One of the important aspect of data analytics is the relationship between models and data. Thinking of data as inputs to models, which generate outputs (predictions, trends etc.). Most of the articles in the data science community revolves around models, or algorithms that implement underlying models (random forests, deep learning, etc.). However, there are countless examples of applying good models to bad data, resulting in bad Inference.
The 1936 Election – A Polling Catastrophe
In United States presidential elections of 1936, when Great Depression was 7 years old, The incumbent United States President, Franklin D. Roosevelt, had taken bold steps including his “New Deal.” The “New Deal” included many programs designed to assist Americans struggling under the depression, arguably at the expense of those who were doing better financially.

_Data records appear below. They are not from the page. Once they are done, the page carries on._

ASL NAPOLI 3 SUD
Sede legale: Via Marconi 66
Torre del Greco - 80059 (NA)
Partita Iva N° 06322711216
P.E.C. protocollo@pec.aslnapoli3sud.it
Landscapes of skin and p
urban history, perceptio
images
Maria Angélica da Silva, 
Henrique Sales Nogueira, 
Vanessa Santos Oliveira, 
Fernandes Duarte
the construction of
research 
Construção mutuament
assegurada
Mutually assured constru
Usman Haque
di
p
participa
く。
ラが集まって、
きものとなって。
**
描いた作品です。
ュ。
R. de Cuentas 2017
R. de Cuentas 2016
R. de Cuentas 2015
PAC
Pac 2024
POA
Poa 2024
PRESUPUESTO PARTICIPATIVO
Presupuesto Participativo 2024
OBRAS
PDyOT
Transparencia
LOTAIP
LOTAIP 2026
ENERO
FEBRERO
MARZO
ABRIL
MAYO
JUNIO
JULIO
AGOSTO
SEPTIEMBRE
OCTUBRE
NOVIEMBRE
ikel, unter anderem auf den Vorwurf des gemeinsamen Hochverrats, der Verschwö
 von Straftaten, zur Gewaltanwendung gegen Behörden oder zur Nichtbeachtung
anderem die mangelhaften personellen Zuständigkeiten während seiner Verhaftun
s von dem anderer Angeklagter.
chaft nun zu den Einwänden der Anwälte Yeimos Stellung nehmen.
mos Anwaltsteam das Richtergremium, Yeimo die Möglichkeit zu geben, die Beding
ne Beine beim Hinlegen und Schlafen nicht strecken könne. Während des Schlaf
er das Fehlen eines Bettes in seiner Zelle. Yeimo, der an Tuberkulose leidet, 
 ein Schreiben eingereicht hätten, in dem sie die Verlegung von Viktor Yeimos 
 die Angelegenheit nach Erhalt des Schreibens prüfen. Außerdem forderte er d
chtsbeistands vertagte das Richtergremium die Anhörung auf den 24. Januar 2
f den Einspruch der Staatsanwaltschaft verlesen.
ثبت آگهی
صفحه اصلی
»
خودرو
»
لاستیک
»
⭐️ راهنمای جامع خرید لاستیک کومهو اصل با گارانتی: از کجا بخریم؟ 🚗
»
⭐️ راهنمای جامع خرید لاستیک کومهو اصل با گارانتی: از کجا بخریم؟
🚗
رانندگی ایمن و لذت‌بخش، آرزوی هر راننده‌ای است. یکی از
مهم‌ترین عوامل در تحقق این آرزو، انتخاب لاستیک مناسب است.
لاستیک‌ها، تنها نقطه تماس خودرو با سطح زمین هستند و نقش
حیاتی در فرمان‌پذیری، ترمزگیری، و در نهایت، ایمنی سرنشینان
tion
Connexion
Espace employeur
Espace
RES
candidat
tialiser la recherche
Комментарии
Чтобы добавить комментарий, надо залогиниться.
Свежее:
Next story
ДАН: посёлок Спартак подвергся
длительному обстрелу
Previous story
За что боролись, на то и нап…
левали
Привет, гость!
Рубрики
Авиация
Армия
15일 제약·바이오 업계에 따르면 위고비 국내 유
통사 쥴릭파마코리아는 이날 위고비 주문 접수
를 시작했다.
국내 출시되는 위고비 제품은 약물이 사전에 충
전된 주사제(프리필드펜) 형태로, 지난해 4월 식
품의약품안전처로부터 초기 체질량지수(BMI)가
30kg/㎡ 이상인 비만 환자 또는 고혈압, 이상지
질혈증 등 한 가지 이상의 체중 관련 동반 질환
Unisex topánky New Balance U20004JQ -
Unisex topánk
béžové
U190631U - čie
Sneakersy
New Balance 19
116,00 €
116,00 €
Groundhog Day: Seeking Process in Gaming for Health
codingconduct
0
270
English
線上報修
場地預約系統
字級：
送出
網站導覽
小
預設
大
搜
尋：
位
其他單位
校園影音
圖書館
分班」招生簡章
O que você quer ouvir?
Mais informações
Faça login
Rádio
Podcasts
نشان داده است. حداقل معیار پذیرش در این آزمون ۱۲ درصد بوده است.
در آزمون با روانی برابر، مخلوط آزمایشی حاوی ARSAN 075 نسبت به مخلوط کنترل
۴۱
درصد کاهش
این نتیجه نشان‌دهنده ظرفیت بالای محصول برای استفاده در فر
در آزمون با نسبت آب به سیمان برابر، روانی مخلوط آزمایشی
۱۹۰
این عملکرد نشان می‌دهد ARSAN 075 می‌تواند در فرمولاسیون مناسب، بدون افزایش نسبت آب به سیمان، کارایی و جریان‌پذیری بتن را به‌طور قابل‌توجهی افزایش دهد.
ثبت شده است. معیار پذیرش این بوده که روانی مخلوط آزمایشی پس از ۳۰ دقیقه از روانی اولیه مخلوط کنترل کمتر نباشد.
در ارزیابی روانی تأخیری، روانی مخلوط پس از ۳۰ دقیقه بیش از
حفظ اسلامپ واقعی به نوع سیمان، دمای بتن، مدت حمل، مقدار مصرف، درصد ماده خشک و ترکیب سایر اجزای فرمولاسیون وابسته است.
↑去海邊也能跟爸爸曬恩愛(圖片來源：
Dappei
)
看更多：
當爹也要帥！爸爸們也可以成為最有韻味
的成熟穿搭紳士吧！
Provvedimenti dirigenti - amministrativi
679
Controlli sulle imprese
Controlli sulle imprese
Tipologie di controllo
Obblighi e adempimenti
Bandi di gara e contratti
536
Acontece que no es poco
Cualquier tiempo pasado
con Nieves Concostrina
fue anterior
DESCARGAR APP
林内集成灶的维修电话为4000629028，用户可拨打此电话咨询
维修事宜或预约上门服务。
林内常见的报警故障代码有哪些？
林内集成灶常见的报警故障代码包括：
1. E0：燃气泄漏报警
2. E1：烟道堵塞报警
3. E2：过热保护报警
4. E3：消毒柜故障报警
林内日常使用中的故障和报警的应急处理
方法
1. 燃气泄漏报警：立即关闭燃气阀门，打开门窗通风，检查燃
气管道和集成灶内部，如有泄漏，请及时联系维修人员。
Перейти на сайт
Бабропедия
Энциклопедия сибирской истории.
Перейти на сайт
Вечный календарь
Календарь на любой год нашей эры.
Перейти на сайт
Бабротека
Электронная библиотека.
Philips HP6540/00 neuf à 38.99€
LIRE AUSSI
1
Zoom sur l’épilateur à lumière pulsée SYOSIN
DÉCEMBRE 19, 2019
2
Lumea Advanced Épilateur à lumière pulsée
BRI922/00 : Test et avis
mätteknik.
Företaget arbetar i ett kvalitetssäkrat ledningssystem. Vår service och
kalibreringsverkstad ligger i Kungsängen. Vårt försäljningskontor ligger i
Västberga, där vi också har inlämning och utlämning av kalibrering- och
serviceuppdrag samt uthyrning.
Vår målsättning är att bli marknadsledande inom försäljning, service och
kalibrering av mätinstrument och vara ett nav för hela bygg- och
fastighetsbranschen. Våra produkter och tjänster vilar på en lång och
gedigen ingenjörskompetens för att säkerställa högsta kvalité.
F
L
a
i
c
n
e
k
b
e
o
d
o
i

The Literary Digest, an influential weekly magazine of the time, had begun political polling. They had polled a sample of over 2 million people based upon telephone and car registrations. The results they obtained predicted Landon would win in a landslide with over 57% of the popular vote
However, there was a problem with the sample frame. During the Depression, not everyone could afford a car or a telephone. Those who did were usually wealthier, and therefore less likely to be directly helped by “New Deal” programs. As a result, this group was more likely to disapprove of Roosevelt than the general population.
Discrepancy in Inference
The Prediction: Landon in a Landslide
|Landon, 57.1%, Roosevelt, 42.9%|
Instead, the actual results gave a very different picture.
Actual Result: Roosevelt Runs Away With It
|Roosevelt 60.8%, Landon 36.5%|
An incorrect sample frame can destroy a study, regardless of the sample size. The researchers surveyed over 2 million people (today’s typical political survey asks between 500 & 1000 respondents), yet it missed about as badly as possible.